Mitchell press conference highlights:

(1) Mitchell made a direct connection between the widespread use of illegal performance enhancing drugs in major league baseball, and the rampant steroid use among high school athletes ("hundreds of thousands" of high school athletes).

(2) He noted that almost none of the active players responded to the invitation to cooperate with the investigation.

(3) Regarding the MLB drug-testing program, adopted in 2003 and which began in 2003 -- many players received advance notice of testing. While the program has improved, it falls short of "current best practices" in drug testing. Some improvements suggested in the report can be unilaterally implemented by the commissioner, and others will require players' union support.

(4) The report will recommend that: (i) MLB form a department of investigation to detect steroid use, (ii) improve educational programs about the danger of use, and (iii) implement a "state of the art" drug testing program (administered exclusively by a completely independent organization, with results transparent to the public, with unannounced year round testing).

(5) An effective drug-testing program was actively delayed by the players' union, although ownership did not force the issue.

(6) Regarding disclosure of names, the goal of the investigation is to bring "this troubling chapter to a close", and prevent the future use of such substances. Goal is not to start numerous disciplinary proceedings, which will not be productive. Many of the incidents discovered occurred long ago -- some 9 years ago, and many before 2005, when there was no penalty for testing positive.

(7) The problem can only be solved with cooperation of everyone in baseball.
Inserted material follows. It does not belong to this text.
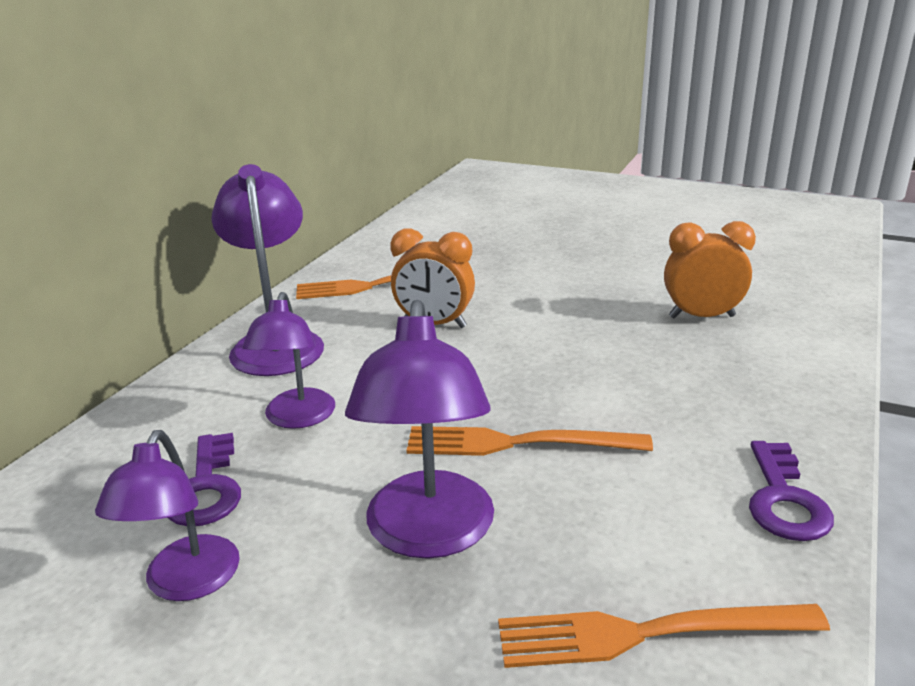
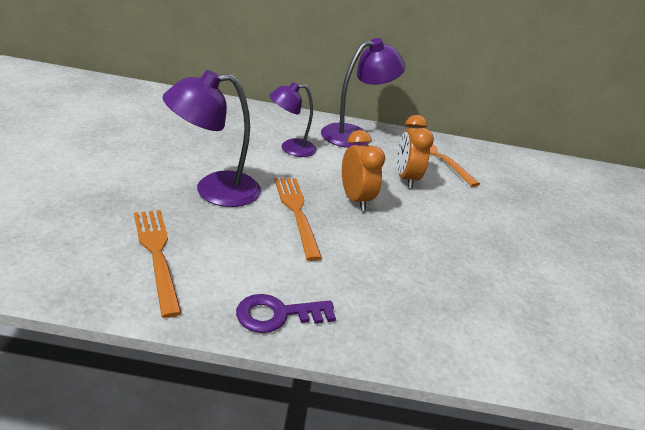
camera: 65 degrees right, 5 degrees up
purple lamp [95,430,240,601] -> none
purple key [168,433,241,526] -> none
orange clock [664,221,756,318] -> orange clock moved to [342,130,385,211]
Commissioner should give most a chance for a "fresh start", except where the integrity of the game is implicated. Giving most a pass now will give the commissioner the basis of imposing strong discipline for future violations.

(8) Players who used illegal performance enhancers put others at a competitive disadvantage, and were wrong, but the commissioner, players' union and owners are all to blame -- a collective failure to act, which gave rise to an environment where such substances were used.

(9) The public's focus should be on the report's recommendations, not the players named.